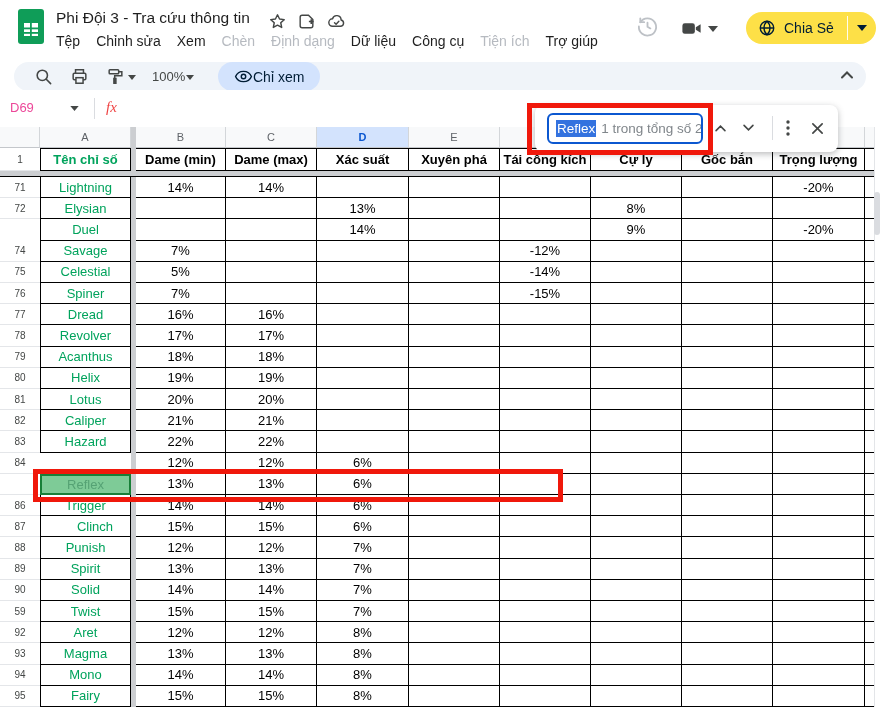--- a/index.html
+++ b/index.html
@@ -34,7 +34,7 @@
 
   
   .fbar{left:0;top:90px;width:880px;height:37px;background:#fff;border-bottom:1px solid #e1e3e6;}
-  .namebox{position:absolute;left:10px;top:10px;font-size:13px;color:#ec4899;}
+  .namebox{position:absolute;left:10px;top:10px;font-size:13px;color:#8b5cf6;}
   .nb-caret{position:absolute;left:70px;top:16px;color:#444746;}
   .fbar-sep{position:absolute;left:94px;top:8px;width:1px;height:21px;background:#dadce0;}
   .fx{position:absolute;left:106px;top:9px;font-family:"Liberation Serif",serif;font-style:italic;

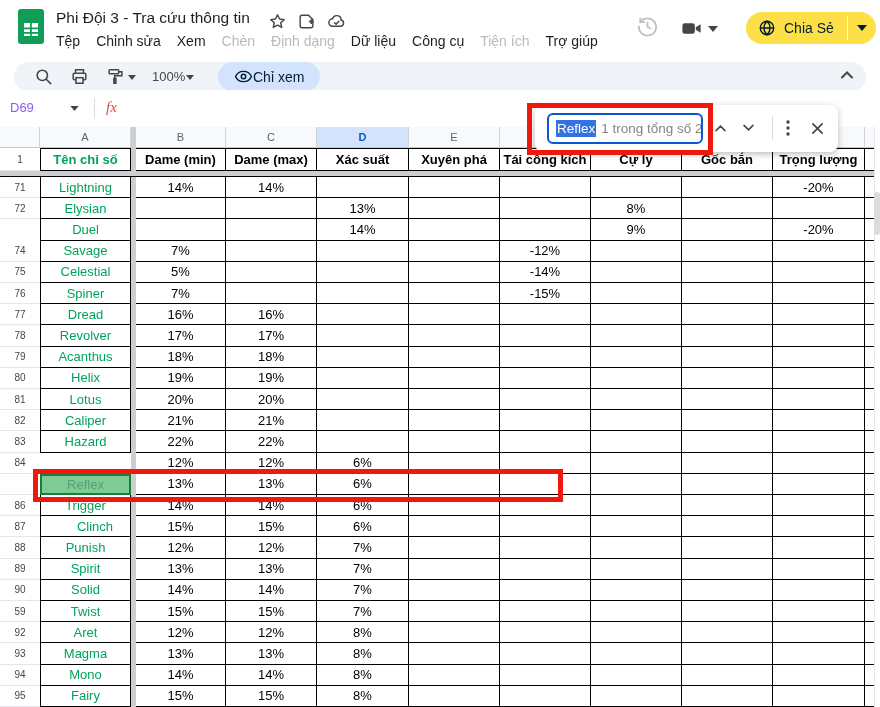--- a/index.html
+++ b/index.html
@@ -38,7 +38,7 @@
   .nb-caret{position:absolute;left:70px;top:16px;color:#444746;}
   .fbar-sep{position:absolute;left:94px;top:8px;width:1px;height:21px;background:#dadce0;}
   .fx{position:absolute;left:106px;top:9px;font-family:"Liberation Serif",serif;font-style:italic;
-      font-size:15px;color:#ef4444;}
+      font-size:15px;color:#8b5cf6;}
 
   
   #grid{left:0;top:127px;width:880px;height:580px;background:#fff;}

-- What is expected --
Without including any picture, set down every line above exactly as it stands.

-- Result --
--- a/index.html
+++ b/index.html
@@ -34,7 +34,7 @@
 
   
   .fbar{left:0;top:90px;width:880px;height:37px;background:#fff;border-bottom:1px solid #e1e3e6;}
-  .namebox{position:absolute;left:10px;top:10px;font-size:13px;color:#ec4899;}
+  .namebox{position:absolute;left:10px;top:10px;font-size:13px;color:#8b5cf6;}
   .nb-caret{position:absolute;left:70px;top:16px;color:#444746;}
   .fbar-sep{position:absolute;left:94px;top:8px;width:1px;height:21px;background:#dadce0;}
   .fx{position:absolute;left:106px;top:9px;font-family:"Liberation Serif",serif;font-style:italic;

--- a/index.html
+++ b/index.html
@@ -38,7 +38,7 @@
   .nb-caret{position:absolute;left:70px;top:16px;color:#444746;}
   .fbar-sep{position:absolute;left:94px;top:8px;width:1px;height:21px;background:#dadce0;}
   .fx{position:absolute;left:106px;top:9px;font-family:"Liberation Serif",serif;font-style:italic;
-      font-size:15px;color:#ef4444;}
+      font-size:15px;color:#8b5cf6;}
 
   
   #grid{left:0;top:127px;width:880px;height:580px;background:#fff;}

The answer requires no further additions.